___ EXTRACTED TEXT

This project provides a benchmarking tool to measure Docker Desktop performance on macOS, specifically comparing native ARM64 and AMD64 (via Rosetta 2) execution.
The outputs in this repo are from running on a Nov 2023 MacBook Pro, with an M3 Pro CPU and 18GB of memory, on macOS 26.0.1.
- Docker Desktop for Mac
- macOS (using Apple Silicon)
- Python 3 with matplotlib and numpy (for graph generation)
- jq (for JSON processing)
The benchmark performs 15 different tests, each run 3 times to calculate reliable averages and standard deviations:
- Integer Arithmetic - Pure integer math operations
- Floating Point Math - Mathematical functions (sin, cos, sqrt)
- Gzip Compression - Fast compression algorithm
- Bzip2 Compression - CPU-intensive compression
- XZ Compression - Very CPU-intensive compression
- Matrix Multiplication - Large matrix operations (5000x5000)
- Crypto Operations - AES-256 encryption with OpenSSL
- C Compilation - GCC compilation overhead
- Binary Execution - Native binary execution performance
- System Call Intensive - Frequent system calls (file create/read/delete)
- File I/O Operations - Large file operations
- Process Creation - Fork/exec overhead
- Context Switching - Multi-process context switching
- String Processing - Memory and string manipulation
- JSON Parsing - Mixed workload with jq
Each benchmark reports:
- Average time across all iterations
- Minimum time (best case)

______

# TASK REQUIREMENTS
1. Using the Docker benchmarking text, answer these questions:
(a) On what machine and macOS version were the outputs in the repo produced?
(b) How many times is each test run?
(c) Which tool does the JSON Parsing test use?
2. Extend the Docker benchmarking text, picking up right after its final line.

___ COLLECTED DATA

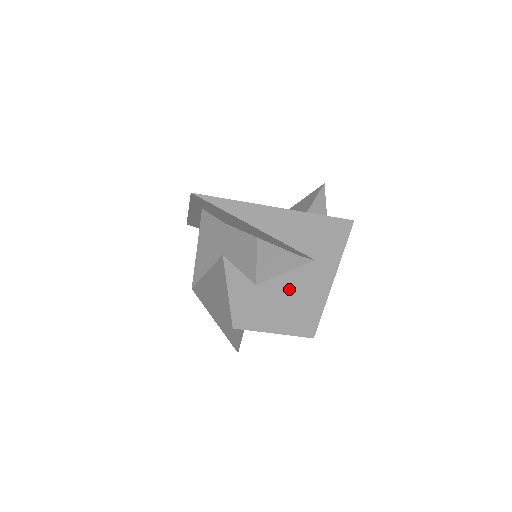
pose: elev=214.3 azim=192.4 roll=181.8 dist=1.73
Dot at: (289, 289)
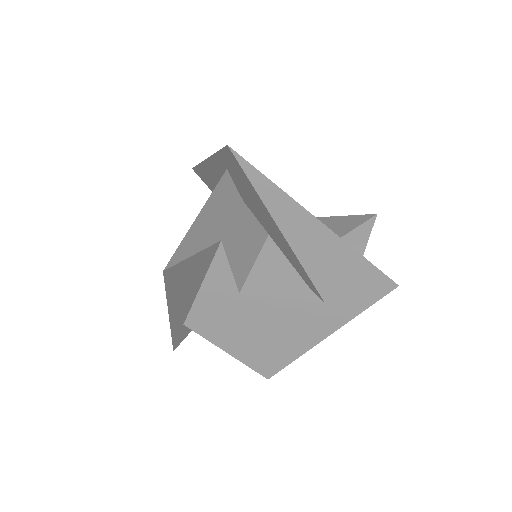
Dot at: (275, 317)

______

# ANSWERS GIVEN
1.
(a) A Nov 2023 MacBook Pro with an M3 Pro CPU and 18GB of memory, on macOS 26.0.1.
(b) 3 times.
(c) jq.

2.
- Maximum time (worst case)
- Standard deviation (consistency metric)
-
Make the build script executable:
chmod +x build_and_run.sh
-
Run the benchmark:
./build_and_run.sh
The script will:
- Build the Docker image for both ARM64 and AMD64 platforms
- Run the benchmark on each platform
- Generate comparison graphs in the
outputdirectory - Display the results for comparison
The benchmark generates several comparison graphs in the output directory:
-
Overall Performance Comparison
- Shows all benchmarks with error bars (standard deviation)
- Displays slowdown factors for each test
-
- Horizontal bar chart showing relative performance impact
- Sorted by slowdown factor (worst to best)
-
- Compilation, compression, crypto, and math operations
- Highlights emulation overhead
-
- File I/O, system calls, and process management
- Shows translation overhead
All graphs include:
- Error bars showing standard deviation
- Performance ratio labels (e.g., "2.5x slower")
- Color coding (green for ARM64, red for AMD64/Rosetta 2)
- ARM64: Native execution on Apple Silicon (baseline)
- AMD64: Execution through Rosetta 2 translation
- Slowdown Factor: AMD64 time / ARM64 time (e.g., 2.0x = twice as slow)
- Error Bars: Show consistency (smaller = more reliable)
- CPU-bound tests: Typically 1.3x - 2.5x slower under Rosetta 2
- System call heavy: May show higher overhead (2x - 3x)
- I/O bound: Usually less impact (1.1x - 1.5x)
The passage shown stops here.